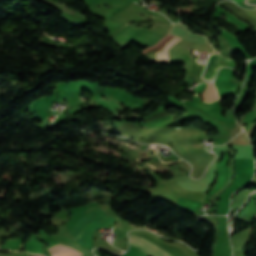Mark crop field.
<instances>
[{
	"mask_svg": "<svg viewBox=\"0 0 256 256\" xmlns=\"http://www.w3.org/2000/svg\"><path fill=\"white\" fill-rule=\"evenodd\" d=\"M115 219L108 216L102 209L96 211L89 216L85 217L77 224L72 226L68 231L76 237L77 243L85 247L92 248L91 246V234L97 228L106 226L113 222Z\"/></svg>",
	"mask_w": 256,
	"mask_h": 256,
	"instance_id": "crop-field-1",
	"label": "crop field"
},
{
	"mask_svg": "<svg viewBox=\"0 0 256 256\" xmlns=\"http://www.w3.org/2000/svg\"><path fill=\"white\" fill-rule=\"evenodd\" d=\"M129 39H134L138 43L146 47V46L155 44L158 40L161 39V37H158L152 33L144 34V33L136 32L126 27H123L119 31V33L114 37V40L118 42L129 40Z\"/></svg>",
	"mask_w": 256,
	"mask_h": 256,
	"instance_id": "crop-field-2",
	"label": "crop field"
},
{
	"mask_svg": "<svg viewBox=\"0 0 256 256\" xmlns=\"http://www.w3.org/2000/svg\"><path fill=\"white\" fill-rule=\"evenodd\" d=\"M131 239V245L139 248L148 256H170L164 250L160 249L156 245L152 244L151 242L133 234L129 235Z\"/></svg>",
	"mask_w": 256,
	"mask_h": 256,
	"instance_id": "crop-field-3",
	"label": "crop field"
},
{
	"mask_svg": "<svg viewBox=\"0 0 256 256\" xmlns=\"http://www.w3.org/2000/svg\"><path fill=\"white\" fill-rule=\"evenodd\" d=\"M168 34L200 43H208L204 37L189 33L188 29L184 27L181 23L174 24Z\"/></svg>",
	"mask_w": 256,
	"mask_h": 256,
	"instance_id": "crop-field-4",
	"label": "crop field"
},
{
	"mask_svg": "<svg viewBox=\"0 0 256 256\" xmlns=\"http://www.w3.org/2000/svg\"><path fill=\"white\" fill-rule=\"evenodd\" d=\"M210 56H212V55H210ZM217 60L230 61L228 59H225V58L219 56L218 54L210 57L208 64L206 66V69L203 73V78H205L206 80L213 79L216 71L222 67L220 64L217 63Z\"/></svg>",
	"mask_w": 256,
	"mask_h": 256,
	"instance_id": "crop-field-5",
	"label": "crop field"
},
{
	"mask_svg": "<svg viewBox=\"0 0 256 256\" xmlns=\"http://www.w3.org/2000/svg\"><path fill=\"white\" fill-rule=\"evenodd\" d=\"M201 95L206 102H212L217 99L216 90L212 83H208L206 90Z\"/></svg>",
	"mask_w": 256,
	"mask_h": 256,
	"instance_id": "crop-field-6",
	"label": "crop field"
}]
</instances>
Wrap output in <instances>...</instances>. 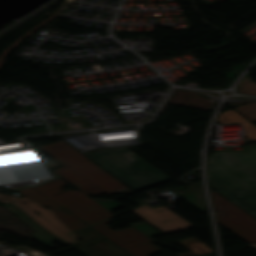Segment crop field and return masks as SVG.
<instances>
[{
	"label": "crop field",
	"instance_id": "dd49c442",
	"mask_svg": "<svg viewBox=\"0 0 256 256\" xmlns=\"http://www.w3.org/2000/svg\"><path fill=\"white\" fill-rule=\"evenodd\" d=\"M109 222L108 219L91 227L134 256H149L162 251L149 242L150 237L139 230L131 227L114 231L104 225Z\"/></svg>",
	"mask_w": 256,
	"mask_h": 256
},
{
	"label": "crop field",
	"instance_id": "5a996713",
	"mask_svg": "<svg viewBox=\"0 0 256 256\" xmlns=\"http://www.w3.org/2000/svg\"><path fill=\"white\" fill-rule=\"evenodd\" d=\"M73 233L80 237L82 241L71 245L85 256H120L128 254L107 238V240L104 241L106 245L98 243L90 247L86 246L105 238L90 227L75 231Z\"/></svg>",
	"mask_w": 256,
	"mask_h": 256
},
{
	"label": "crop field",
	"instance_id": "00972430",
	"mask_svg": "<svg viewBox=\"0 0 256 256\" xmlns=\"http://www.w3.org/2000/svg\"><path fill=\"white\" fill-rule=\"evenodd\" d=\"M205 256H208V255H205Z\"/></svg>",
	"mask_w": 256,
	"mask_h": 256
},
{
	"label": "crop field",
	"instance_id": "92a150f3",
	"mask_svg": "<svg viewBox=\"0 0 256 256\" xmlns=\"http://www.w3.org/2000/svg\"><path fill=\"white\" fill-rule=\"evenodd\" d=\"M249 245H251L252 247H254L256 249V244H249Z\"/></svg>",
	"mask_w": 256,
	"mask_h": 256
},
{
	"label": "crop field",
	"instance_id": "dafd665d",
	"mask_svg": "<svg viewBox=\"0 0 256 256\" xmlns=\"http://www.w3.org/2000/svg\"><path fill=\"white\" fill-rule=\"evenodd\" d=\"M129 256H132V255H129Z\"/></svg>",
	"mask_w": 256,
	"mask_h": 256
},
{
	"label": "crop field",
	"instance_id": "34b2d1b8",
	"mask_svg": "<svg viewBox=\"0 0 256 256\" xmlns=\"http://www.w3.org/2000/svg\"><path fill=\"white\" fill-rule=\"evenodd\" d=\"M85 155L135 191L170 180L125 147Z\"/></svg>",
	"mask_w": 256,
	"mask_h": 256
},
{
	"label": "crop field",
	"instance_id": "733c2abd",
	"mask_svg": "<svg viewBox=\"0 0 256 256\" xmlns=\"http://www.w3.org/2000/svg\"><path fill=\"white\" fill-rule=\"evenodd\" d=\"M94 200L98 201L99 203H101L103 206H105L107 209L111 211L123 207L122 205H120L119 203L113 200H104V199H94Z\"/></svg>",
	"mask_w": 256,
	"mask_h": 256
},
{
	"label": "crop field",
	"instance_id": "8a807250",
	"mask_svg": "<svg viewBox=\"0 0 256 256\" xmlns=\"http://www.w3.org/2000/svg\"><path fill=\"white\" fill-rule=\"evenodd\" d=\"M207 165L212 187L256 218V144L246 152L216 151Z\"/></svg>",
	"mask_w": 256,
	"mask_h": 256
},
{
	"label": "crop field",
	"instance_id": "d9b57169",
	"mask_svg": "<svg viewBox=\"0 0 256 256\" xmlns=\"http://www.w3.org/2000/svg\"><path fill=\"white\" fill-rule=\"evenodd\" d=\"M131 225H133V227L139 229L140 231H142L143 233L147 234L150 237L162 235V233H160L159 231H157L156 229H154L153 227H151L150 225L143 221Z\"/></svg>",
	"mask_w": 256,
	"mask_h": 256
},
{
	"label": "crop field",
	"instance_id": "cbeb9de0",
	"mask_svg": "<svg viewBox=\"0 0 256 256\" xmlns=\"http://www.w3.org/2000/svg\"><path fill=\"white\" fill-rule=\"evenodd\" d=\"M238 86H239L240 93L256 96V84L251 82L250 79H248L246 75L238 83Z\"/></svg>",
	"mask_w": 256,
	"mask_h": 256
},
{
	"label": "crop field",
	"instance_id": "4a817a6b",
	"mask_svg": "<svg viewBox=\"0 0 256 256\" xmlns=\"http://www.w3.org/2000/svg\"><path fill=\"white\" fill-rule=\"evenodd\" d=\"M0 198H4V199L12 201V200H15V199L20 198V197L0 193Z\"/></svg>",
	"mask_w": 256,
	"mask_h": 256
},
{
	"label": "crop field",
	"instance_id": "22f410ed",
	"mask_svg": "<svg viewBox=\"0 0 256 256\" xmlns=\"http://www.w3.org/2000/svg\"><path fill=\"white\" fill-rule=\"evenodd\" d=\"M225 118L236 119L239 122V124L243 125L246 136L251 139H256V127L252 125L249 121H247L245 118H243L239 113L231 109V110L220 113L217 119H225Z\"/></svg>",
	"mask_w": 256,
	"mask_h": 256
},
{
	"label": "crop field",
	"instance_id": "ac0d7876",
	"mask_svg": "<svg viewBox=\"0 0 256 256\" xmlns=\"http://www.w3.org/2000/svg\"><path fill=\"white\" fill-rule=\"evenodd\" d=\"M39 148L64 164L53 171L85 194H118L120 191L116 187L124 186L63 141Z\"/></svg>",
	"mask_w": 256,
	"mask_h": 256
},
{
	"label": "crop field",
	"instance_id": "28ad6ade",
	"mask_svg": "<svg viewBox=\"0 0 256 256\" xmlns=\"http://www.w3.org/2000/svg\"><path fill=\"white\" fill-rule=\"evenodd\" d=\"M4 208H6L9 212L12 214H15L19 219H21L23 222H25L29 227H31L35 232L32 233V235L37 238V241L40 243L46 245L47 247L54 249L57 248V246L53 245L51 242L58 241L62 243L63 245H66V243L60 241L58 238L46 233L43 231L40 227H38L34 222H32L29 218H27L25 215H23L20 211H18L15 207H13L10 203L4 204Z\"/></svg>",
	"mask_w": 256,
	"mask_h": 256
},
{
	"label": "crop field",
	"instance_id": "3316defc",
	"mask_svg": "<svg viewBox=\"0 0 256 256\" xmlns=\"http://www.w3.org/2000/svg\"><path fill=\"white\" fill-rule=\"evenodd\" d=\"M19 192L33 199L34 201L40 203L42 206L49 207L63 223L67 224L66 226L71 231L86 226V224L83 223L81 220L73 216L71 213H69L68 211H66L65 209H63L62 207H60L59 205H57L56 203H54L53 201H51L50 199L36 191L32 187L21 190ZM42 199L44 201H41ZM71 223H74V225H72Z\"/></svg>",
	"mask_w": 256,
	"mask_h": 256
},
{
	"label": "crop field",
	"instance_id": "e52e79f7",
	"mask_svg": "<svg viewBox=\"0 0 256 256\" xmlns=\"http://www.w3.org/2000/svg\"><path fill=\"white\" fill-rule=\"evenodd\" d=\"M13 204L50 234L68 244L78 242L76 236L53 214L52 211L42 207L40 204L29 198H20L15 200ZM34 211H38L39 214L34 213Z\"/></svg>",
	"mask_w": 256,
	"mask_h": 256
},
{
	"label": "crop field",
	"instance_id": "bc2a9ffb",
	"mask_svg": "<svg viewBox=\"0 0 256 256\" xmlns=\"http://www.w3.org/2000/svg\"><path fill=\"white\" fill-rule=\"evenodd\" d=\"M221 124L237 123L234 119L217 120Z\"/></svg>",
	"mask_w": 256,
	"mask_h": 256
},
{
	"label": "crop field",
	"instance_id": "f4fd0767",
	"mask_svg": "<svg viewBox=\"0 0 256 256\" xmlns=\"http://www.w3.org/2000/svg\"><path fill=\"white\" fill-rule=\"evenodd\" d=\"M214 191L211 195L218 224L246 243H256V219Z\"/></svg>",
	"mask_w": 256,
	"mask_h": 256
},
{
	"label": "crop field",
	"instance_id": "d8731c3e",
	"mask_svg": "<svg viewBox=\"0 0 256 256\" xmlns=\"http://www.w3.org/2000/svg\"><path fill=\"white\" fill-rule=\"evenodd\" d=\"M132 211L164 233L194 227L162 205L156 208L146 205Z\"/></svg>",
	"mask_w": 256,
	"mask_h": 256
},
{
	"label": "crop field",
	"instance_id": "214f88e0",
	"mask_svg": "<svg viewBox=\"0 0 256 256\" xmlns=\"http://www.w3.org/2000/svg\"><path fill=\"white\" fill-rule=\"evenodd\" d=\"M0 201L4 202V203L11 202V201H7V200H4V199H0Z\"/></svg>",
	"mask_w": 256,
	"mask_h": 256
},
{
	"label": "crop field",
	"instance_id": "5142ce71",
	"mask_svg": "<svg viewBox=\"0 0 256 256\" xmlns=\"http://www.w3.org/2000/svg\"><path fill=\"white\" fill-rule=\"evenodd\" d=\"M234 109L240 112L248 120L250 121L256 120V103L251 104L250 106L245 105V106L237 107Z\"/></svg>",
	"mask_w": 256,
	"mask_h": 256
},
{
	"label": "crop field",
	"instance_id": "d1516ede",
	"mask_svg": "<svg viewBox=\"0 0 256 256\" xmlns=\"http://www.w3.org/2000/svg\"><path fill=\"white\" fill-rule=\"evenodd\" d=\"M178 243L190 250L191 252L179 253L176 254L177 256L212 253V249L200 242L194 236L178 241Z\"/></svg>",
◇ ◇ ◇ ◇
Copy out everything from the start of the records down through the line containing "56H212V55H210ZM217 60L230 61L228", including that line. Omit the pictures.

## [EXERCISE RESULT]
Mark crop field.
<instances>
[{
	"mask_svg": "<svg viewBox=\"0 0 256 256\" xmlns=\"http://www.w3.org/2000/svg\"><path fill=\"white\" fill-rule=\"evenodd\" d=\"M115 219L108 216L102 209L96 211L89 216L85 217L77 224L72 226L68 231L76 237L77 243L85 247L92 248L91 246V234L97 228L106 226L113 222Z\"/></svg>",
	"mask_w": 256,
	"mask_h": 256,
	"instance_id": "crop-field-1",
	"label": "crop field"
},
{
	"mask_svg": "<svg viewBox=\"0 0 256 256\" xmlns=\"http://www.w3.org/2000/svg\"><path fill=\"white\" fill-rule=\"evenodd\" d=\"M129 39H134L138 43L146 47V46L155 44L158 40L161 39V37H158L152 33L144 34V33L136 32L126 27H123L119 31V33L114 37V40L118 42L129 40Z\"/></svg>",
	"mask_w": 256,
	"mask_h": 256,
	"instance_id": "crop-field-2",
	"label": "crop field"
},
{
	"mask_svg": "<svg viewBox=\"0 0 256 256\" xmlns=\"http://www.w3.org/2000/svg\"><path fill=\"white\" fill-rule=\"evenodd\" d=\"M131 239V245L139 248L148 256H170L164 250L160 249L156 245L152 244L151 242L133 234L129 235Z\"/></svg>",
	"mask_w": 256,
	"mask_h": 256,
	"instance_id": "crop-field-3",
	"label": "crop field"
},
{
	"mask_svg": "<svg viewBox=\"0 0 256 256\" xmlns=\"http://www.w3.org/2000/svg\"><path fill=\"white\" fill-rule=\"evenodd\" d=\"M168 34L200 43H208L204 37L189 33L188 29L184 27L181 23L174 24Z\"/></svg>",
	"mask_w": 256,
	"mask_h": 256,
	"instance_id": "crop-field-4",
	"label": "crop field"
},
{
	"mask_svg": "<svg viewBox=\"0 0 256 256\" xmlns=\"http://www.w3.org/2000/svg\"><path fill=\"white\" fill-rule=\"evenodd\" d=\"M210 56H212V55H210ZM217 60L230 61L228 59H225V58L219 56L218 54L210 57L208 64L206 66V69L203 73V78H205L206 80L213 79L216 71L222 67L220 64L217 63Z\"/></svg>",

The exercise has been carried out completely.